Fayt was already shaking his head. "Don't worry about it." He dropped his head again, closing his eyes. The light, the clothes, the ears...and then his mysteriously stripped pod on a planet where no one should have recognized the parts. One assumption, an assumption no one of this planet would have any way or reason to apply, could explain them all. He put his hands to his face, mindless of the dirt and oil and blood, and scrubbed at it.
"Is something the matter?" Niklas asked, cautiously.

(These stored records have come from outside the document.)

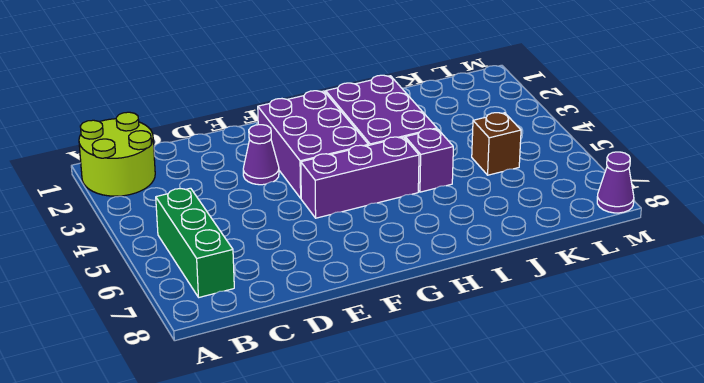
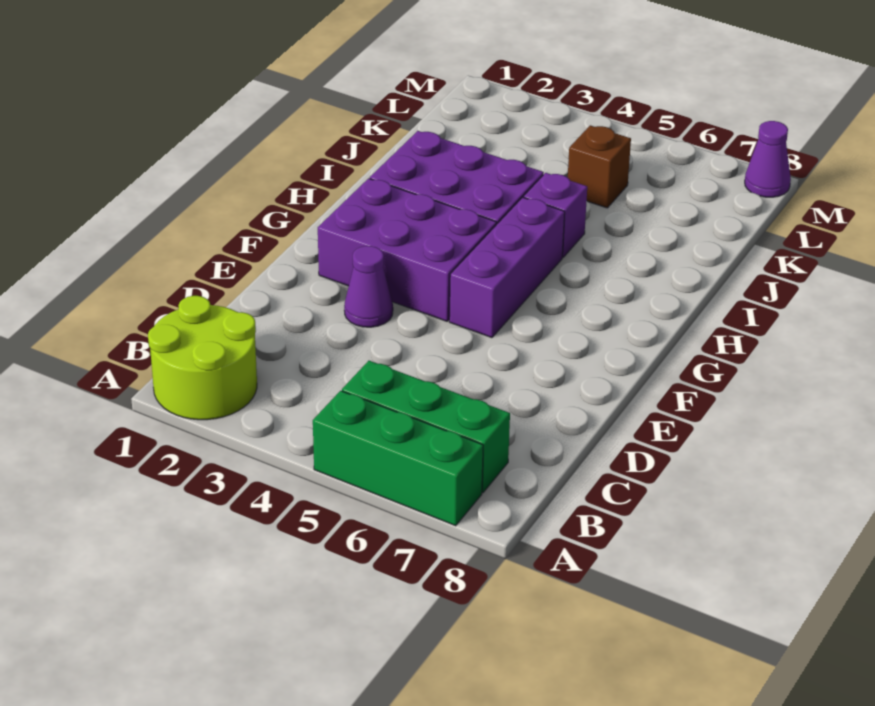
none -> green 1x3 brick [313,391,483,526]

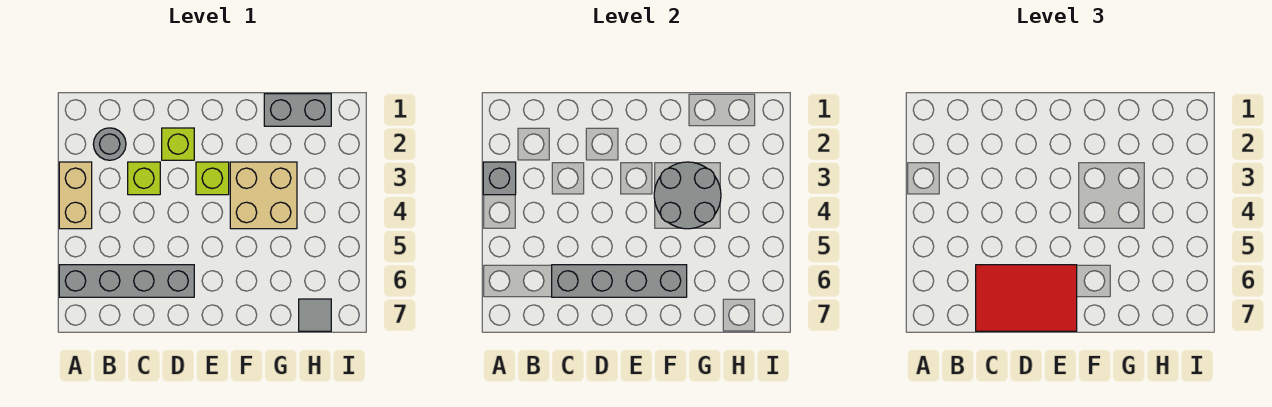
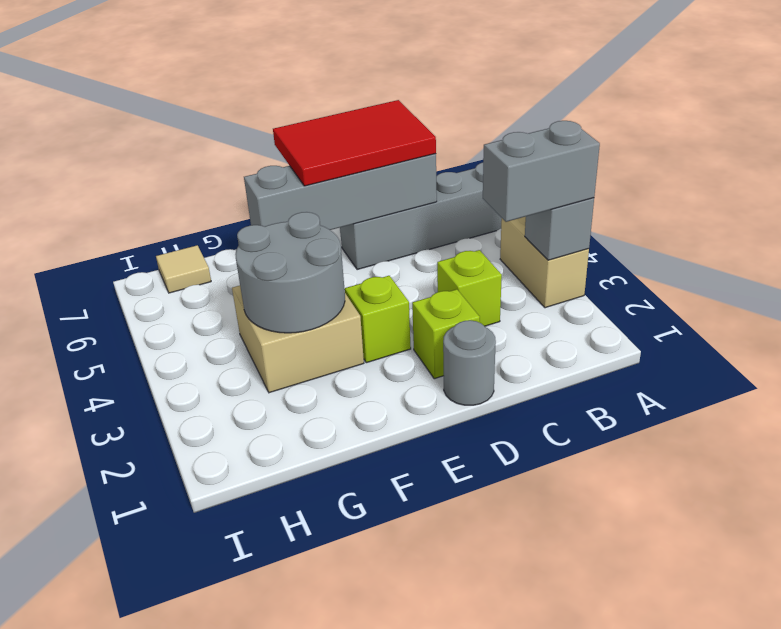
grey 1x1 round brick [93,128,126,160] -> grey 1x1 round brick moved to [443,320,496,405]
grey 1x2 brick [264,94,331,126] -> grey 1x2 brick moved to [483,121,600,222]
grey 1x1 tile [299,299,331,331] -> tan 1x1 tile [156,245,211,293]

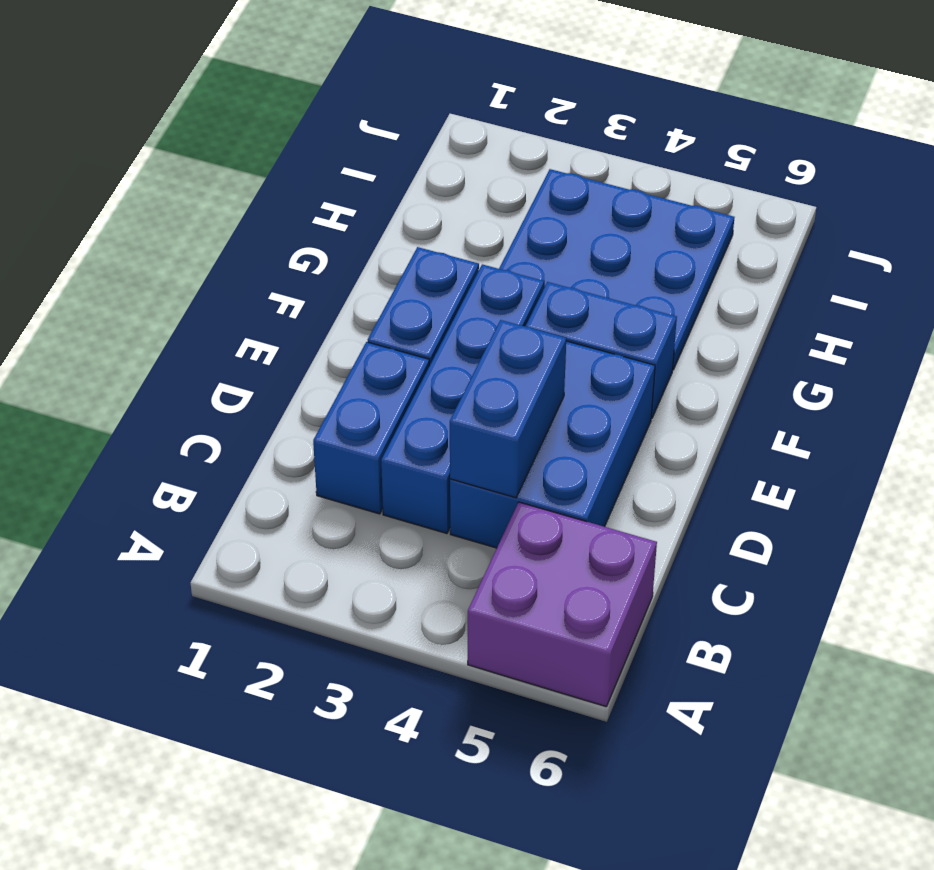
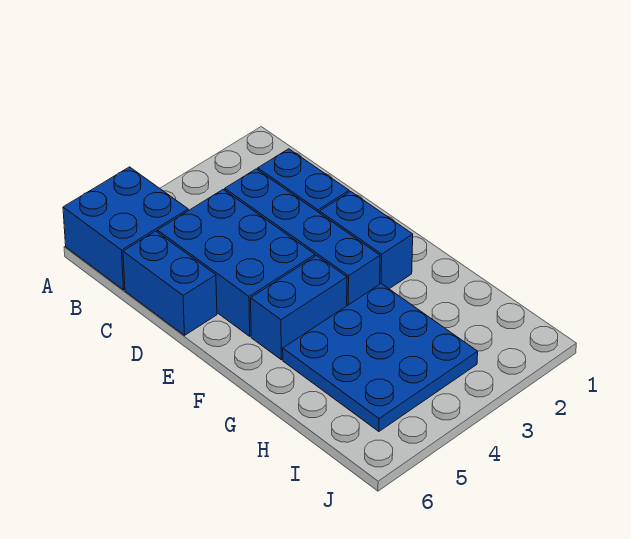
purple 2x2 brick [468,502,657,707] -> blue 2x2 brick [63,167,188,290]
blue 1x2 brick [450,320,566,498] -> blue 1x2 brick moved to [123,231,217,335]

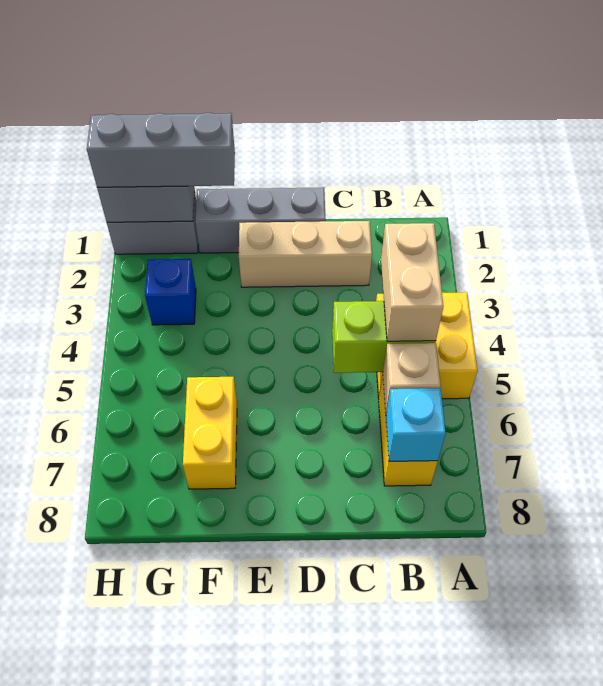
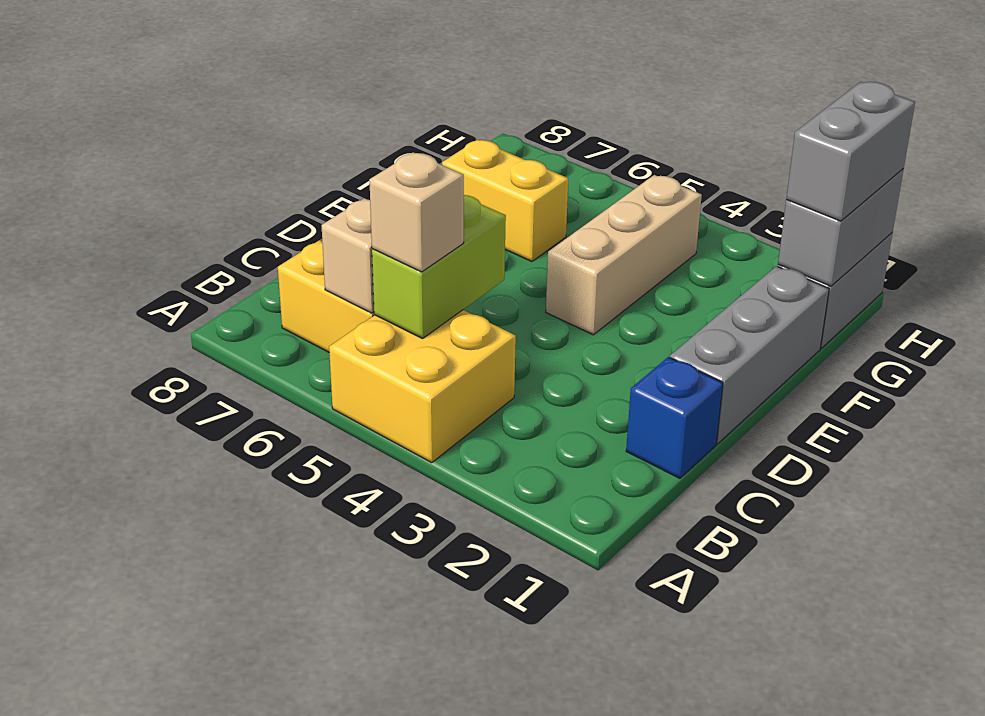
tan 1x2 brick [381,223,444,341] -> tan 1x1 brick [369,153,464,272]
cyan 1x1 brick [386,388,446,461] -> none
tan 1x3 brick [239,221,372,287] -> tan 1x3 brick moved to [546,175,702,335]
grey 1x3 brick [87,113,235,187] -> grey 1x2 brick [786,82,915,221]
blue 1x1 brick [145,259,196,325] -> blue 1x1 brick moved to [626,357,723,478]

"Nothing," Fayt murmured into his bandages, and then lifted his head, speaking clearly. "Nothing. I was just thinking." Thinking, which was not going to help anything. The events of the village had proven that the other interstellar castaway could be dangerous...but thinking was not going to get Fayt anywhere. He had to meet this 'Norton'. At this point the man might be, and certainly possessed, his only possible way off of the planet.
Meena tugged at Fayt's poncho again, breaking his chain of thought. He turned a sad smile to her. "Hey...I'm sorry, but it's going to take me a little more time to fix your music box, okay? Can you wait just a little longer?"
"Okay!" she agreed brightly. She did not let go of his poncho, but cuddled against him.
Niklas frowned. "They said that Norton's gang carried something off. Did it belong to you?"
"No." Not the first outright lie he had told to them. "It didn't. Don't worry. I'll fix your music box."
For a moment, more silence, somehow tense. Niklas did not believe him, Fayt realized. He trusted him, but did not believe him. He felt his back stiffening slightly, maybe to defend himself, maybe to give flesh to the lie.
"Niklas!" Meena's sharp insistence shattered the tension like glass. She released Fayt and latched onto her brother instead. "Niklas, I'm hungry! Now Fayt's back, let's eat!"
"...Yes." He turned his eyes away from Fayt, but only reluctantly. "Very well. Let us eat."
The food was bland but filling, though there was not much, and the water tasted of iron. Fayt changed his filthy bandages believing he would not be able to sleep, not with the thinking he had to do, the worrying, the planning. He hung his sword by the bed and shook out his poncho thinking that he would spend the night staring at stars through the gaps in the ceiling, but when he lay his head back his eyes were already closed.
If he dreamed, it was only of darkness.